Avocado salad (1 cup)
Lunch
125 mg/dL
Usually causes a medium spike
Avg. Food Score on Ultrahuman App
Ultrahuman Users got an UNSTABLE response
How to consume Avocado salad without glucose spikes
Portion Control
Ensure that you are consuming a moderate portion of the avocado salad. Even healthy foods can lead to spikes if eaten in large quantities.
Add Protein
Incorporate a source of lean protein, such as grilled chicken, tofu, or chickpeas, into the salad. This can help slow down the absorption of carbohydrates and reduce spikes.
Include Healthy Fats
Add a few nuts or seeds, like almonds or chia seeds, to your salad. Healthy fats can help stabilize blood sugar levels.
Increase Fiber
Add additional fiber-rich vegetables to your salad, such as spinach, kale, or bell peppers. Fiber slows down digestion and helps prevent spikes.

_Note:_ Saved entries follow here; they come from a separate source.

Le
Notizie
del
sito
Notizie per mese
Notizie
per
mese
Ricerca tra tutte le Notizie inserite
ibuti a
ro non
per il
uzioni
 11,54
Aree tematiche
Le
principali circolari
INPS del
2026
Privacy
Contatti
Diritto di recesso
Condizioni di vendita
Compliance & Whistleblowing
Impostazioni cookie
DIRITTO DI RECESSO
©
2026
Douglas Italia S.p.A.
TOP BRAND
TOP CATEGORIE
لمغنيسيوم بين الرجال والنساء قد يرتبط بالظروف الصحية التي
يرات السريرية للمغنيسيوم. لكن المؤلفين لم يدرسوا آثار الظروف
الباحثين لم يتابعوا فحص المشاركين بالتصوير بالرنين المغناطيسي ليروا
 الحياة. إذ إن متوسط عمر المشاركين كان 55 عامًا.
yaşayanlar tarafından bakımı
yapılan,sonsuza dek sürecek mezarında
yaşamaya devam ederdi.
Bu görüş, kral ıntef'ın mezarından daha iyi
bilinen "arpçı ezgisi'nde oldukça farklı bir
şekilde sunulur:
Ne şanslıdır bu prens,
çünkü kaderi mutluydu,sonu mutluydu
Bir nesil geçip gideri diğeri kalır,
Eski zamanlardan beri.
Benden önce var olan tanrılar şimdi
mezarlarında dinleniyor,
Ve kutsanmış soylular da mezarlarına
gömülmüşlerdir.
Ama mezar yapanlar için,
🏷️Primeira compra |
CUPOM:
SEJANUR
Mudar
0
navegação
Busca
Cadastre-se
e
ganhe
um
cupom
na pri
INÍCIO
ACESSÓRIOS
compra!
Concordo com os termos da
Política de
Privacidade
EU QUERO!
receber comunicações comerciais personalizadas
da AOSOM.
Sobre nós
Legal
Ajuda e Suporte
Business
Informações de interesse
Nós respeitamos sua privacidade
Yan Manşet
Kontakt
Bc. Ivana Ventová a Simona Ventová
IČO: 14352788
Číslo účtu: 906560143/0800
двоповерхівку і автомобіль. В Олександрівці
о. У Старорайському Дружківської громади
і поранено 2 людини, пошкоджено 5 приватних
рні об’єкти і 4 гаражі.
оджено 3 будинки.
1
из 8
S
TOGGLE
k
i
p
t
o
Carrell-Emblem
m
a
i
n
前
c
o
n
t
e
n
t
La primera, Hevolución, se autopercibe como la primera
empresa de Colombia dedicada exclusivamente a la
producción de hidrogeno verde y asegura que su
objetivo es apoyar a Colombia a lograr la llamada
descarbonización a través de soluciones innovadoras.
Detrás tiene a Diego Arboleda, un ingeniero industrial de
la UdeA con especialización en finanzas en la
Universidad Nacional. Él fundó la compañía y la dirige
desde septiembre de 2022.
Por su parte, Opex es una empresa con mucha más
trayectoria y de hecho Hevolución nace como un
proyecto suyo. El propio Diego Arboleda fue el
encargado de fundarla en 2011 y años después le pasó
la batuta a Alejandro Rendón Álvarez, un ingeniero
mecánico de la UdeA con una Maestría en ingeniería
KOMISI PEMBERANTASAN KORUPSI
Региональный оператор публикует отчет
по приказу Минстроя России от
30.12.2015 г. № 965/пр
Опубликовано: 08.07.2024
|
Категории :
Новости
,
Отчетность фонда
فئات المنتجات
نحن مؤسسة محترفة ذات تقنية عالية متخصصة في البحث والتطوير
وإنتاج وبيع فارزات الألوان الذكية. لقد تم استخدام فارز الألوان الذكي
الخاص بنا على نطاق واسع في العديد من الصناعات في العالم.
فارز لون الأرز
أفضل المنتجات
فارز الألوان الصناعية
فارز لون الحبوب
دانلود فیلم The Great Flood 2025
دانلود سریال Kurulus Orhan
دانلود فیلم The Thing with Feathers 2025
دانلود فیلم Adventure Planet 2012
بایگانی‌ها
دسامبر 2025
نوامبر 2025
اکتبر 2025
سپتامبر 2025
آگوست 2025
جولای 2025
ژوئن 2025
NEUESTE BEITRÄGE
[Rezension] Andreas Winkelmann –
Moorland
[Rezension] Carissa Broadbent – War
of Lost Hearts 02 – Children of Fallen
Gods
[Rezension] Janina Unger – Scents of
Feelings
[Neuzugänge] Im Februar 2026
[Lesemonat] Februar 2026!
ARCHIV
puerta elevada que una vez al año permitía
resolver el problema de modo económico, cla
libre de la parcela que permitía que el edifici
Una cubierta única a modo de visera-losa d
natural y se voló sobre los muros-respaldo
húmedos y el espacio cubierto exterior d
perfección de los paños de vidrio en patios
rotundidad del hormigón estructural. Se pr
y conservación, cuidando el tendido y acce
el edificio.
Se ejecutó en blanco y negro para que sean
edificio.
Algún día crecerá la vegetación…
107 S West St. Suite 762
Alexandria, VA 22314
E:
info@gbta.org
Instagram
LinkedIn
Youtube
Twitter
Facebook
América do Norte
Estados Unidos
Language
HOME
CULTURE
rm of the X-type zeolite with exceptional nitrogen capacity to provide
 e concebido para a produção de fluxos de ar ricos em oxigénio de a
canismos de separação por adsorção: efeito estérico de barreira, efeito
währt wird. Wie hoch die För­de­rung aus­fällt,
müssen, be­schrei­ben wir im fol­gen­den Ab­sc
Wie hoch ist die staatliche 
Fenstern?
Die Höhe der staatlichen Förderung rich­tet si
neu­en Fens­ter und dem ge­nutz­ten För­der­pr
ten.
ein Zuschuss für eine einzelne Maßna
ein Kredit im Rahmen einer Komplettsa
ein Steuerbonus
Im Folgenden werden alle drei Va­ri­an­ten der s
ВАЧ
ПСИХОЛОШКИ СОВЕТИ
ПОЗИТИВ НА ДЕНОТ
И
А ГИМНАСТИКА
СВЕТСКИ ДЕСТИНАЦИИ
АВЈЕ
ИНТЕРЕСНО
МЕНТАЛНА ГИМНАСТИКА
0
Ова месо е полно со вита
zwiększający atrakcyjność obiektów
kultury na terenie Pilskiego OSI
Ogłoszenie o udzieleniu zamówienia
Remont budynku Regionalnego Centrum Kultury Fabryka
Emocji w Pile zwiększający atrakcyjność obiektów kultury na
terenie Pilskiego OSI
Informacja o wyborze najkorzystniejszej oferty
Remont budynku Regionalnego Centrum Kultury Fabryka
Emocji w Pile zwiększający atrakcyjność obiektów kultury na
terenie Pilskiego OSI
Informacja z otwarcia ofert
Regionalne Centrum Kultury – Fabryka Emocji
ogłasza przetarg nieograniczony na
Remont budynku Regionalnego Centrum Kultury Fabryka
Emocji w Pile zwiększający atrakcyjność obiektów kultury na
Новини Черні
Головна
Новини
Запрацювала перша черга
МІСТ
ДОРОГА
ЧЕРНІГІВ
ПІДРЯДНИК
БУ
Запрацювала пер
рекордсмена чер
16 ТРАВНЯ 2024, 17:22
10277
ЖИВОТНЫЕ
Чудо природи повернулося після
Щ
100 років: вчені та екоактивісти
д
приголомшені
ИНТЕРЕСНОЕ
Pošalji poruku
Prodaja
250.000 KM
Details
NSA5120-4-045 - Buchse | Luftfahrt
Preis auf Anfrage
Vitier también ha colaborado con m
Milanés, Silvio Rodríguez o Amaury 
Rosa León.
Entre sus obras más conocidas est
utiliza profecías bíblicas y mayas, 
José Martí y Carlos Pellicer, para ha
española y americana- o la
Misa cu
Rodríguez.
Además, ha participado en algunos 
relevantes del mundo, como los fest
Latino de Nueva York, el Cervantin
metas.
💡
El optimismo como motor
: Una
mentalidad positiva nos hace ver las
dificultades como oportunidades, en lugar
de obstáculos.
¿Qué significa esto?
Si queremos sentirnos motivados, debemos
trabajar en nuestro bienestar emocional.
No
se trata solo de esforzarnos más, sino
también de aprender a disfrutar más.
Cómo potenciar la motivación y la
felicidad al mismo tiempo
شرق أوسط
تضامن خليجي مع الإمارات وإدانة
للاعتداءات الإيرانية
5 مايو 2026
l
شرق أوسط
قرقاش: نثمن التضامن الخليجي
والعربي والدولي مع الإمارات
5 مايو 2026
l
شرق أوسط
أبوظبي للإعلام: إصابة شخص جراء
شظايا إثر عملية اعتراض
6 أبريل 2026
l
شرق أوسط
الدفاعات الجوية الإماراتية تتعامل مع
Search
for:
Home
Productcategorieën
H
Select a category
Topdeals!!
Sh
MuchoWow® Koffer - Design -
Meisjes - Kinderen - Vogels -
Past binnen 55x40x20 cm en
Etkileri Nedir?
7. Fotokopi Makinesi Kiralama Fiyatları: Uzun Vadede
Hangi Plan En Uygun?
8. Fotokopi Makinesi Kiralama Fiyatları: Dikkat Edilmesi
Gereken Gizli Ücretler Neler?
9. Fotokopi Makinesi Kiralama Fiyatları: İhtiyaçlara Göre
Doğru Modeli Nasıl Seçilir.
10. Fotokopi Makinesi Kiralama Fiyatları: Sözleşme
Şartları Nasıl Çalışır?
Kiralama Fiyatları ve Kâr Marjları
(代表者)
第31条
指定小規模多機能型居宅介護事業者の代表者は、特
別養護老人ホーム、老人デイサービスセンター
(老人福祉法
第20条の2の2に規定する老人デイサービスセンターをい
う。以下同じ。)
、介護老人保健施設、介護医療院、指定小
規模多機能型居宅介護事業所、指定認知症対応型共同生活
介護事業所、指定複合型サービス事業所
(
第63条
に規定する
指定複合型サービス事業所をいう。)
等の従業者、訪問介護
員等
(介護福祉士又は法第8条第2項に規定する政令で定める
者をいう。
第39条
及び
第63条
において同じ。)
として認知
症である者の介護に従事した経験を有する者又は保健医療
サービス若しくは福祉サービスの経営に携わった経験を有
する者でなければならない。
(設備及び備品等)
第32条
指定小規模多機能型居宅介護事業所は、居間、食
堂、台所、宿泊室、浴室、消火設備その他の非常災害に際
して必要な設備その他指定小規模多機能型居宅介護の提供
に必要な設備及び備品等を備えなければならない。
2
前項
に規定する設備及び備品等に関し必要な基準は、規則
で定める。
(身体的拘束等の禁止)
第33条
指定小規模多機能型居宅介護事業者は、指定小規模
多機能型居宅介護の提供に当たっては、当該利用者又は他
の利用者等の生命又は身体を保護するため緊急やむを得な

Choose a Low-Sugar Dressing
Opt for a homemade vinaigrette with olive oil and vinegar instead of store-bought dressings that may contain added sugars.
Eat at a Slower Pace
Take your time to chew and enjoy your meal. Eating slowly can help regulate your body's insulin response.
Stay Hydrated
Drink a glass of water before eating your salad to help with digestion and control blood sugar levels.
Incorporate Whole Grains
If you want to add some grains, choose options like quinoa or barley, which are more complex and digest slowly.
Monitor Timing
Pay attention to when you eat your salad. Pair it with meals or snacks rather than eating it on its own to avoid a glucose spike.
Stay Active
Engage in light physical activity, such as a short walk, after eating. This can help your muscles use some of the glucose from your meal.